The people of Djenné (Mali, Africa) end the dry season with a special tradition. They plaster their mosque. This Grande Mosquée is the largest adobe building in the world and towers more than twenty meters above the town, which is fully made up of adobe buildings as well. When approaching Djenné, you will see a fairy-tale like silhouette rising from the dry African savannah, like a giant sandcastle built by the finest hands.

In reality it is the work of the master masons. These craftsmen are highly looked upon in Djenné. They have the knowledge to build houses where evil spirits cannot intrude. And they know like no one else, how their town, UNESCO World Heritage, can be preserved. Due to bright sunlight and high temperatures the buidings erode. Every year the rain washes away a layer of loam. To prevent the Grande Mosquée from 'melting down' to just a pile of clay, the Djenneke join forces at the fête de crépissage.

This documentary follows the preamble to the festival. The meeting of the amirs, the young ones who represent their district and organize the day. Their purchase of cigarettes and candy to reward the hard work. A visit to the marabout, to ask for protection during the work. The night before, with reggae blaring out from the ghettoblaster and energy drink in the cool box. And at the same time the conflict between traditions and renewal. The troubles of a town preserving a unique identity. Throughout this storyline runs the tale of a many century old legend about the genesis of Djenné.

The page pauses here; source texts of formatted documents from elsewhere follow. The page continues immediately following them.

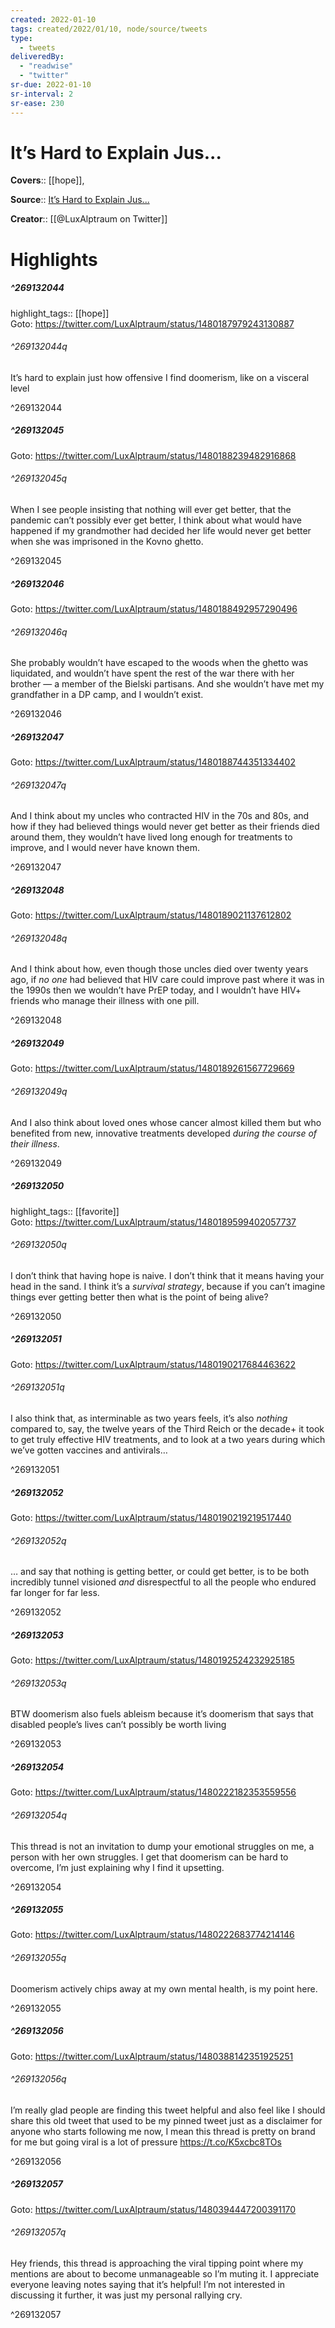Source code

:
 ```yaml
---
created: 2022-01-10
tags: created/2022/01/10, node/source/tweets
type: 
  - tweets
deliveredBy: 
  - "readwise"
  - "twitter"
sr-due: 2022-01-10
sr-interval: 2
sr-ease: 230
---
```

# It’s Hard to Explain Jus...

**Covers**:: [[hope]], 

**Source**:: [It’s Hard to Explain Jus...](https://twitter.com/LuxAlptraum/status/1480187979243130887)

**Creator**:: [[@LuxAlptraum on Twitter]]

# Highlights
##### ^269132044

highlight_tags:: [[hope]]   
Goto: https://twitter.com/LuxAlptraum/status/1480187979243130887  

###### ^269132044q

It’s hard to explain just how offensive I find doomerism, like on a visceral level 

^269132044

##### ^269132045


Goto: https://twitter.com/LuxAlptraum/status/1480188239482916868  

###### ^269132045q

When I see people insisting that nothing will ever get better, that the pandemic can’t possibly ever get better, I think about what would have happened if my grandmother had decided her life would never get better when she was imprisoned in the Kovno ghetto. 

^269132045

##### ^269132046


Goto: https://twitter.com/LuxAlptraum/status/1480188492957290496  

###### ^269132046q

She probably wouldn’t have escaped to the woods when the ghetto was liquidated, and wouldn’t have spent the rest of the war there with her brother — a member of the Bielski partisans. And she wouldn’t have met my grandfather in a DP camp, and I wouldn’t exist. 

^269132046

##### ^269132047


Goto: https://twitter.com/LuxAlptraum/status/1480188744351334402  

###### ^269132047q

And I think about my uncles who contracted HIV in the 70s and 80s, and how if they had believed things would never get better as their friends died around them, they wouldn’t have lived long enough for treatments to improve, and I would never have known them. 

^269132047

##### ^269132048


Goto: https://twitter.com/LuxAlptraum/status/1480189021137612802  

###### ^269132048q

And I think about how, even though those uncles died over twenty years ago, if *no one* had believed that HIV care could improve past where it was in the 1990s then we wouldn’t have PrEP today, and I wouldn’t have HIV+ friends who manage their illness with one pill. 

^269132048

##### ^269132049


Goto: https://twitter.com/LuxAlptraum/status/1480189261567729669  

###### ^269132049q

And I also think about loved ones whose cancer almost killed them but who benefited from new, innovative treatments developed *during the course of their illness*. 

^269132049

##### ^269132050

highlight_tags:: [[favorite]]   
Goto: https://twitter.com/LuxAlptraum/status/1480189599402057737  

###### ^269132050q

I don’t think that having hope is naive. I don’t think that it means having your head in the sand. I think it’s a *survival strategy*, because if you can’t imagine things ever getting better then what is the point of being alive? 

^269132050

##### ^269132051


Goto: https://twitter.com/LuxAlptraum/status/1480190217684463622  

###### ^269132051q

I also think that, as interminable as two years feels, it’s also *nothing* compared to, say, the twelve years of the Third Reich or the decade+ it took to get truly effective HIV treatments, and to look at a two years during which we’ve gotten vaccines and antivirals… 

^269132051

##### ^269132052


Goto: https://twitter.com/LuxAlptraum/status/1480190219219517440  

###### ^269132052q

… and say that nothing is getting better, or could get better, is to be both incredibly tunnel visioned *and* disrespectful to all the people who endured far longer for far less. 

^269132052

##### ^269132053


Goto: https://twitter.com/LuxAlptraum/status/1480192524232925185  

###### ^269132053q

BTW doomerism also fuels ableism because it’s doomerism that says that disabled people’s lives can’t possibly be worth living 

^269132053

##### ^269132054


Goto: https://twitter.com/LuxAlptraum/status/1480222182353559556  

###### ^269132054q

This thread is not an invitation to dump your emotional struggles on me, a person with her own struggles. I get that doomerism can be hard to overcome, I’m just explaining why I find it upsetting. 

^269132054

##### ^269132055


Goto: https://twitter.com/LuxAlptraum/status/1480222683774214146  

###### ^269132055q

Doomerism actively chips away at my own mental health, is my point here. 

^269132055

##### ^269132056


Goto: https://twitter.com/LuxAlptraum/status/1480388142351925251  

###### ^269132056q

I’m really glad people are finding this tweet helpful and also feel like I should share this old tweet that used to be my pinned tweet just as a disclaimer for anyone who starts following me now, I mean this thread is pretty on brand for me but going viral is a lot of pressure https://t.co/K5xcbc8TOs 

^269132056

##### ^269132057


Goto: https://twitter.com/LuxAlptraum/status/1480394447200391170  

###### ^269132057q

Hey friends, this thread is approaching the viral tipping point where my mentions are about to become unmanageable so I’m muting it. I appreciate everyone leaving notes saying that it’s helpful! I’m not interested in discussing it further, it was just my personal rallying cry. 

^269132057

All comes together on the day of the crépissage. The energy of the Djenneke will blow your mind. The boys carry the loam at an explosive pace from the river to the mosque. Girls bring them the water for the right mixture. The masons run up the wobbly, sky-high wooden ladders. The women prepare the food. And the elderly are spectators of the festival that they have been celebrating every year of their long life.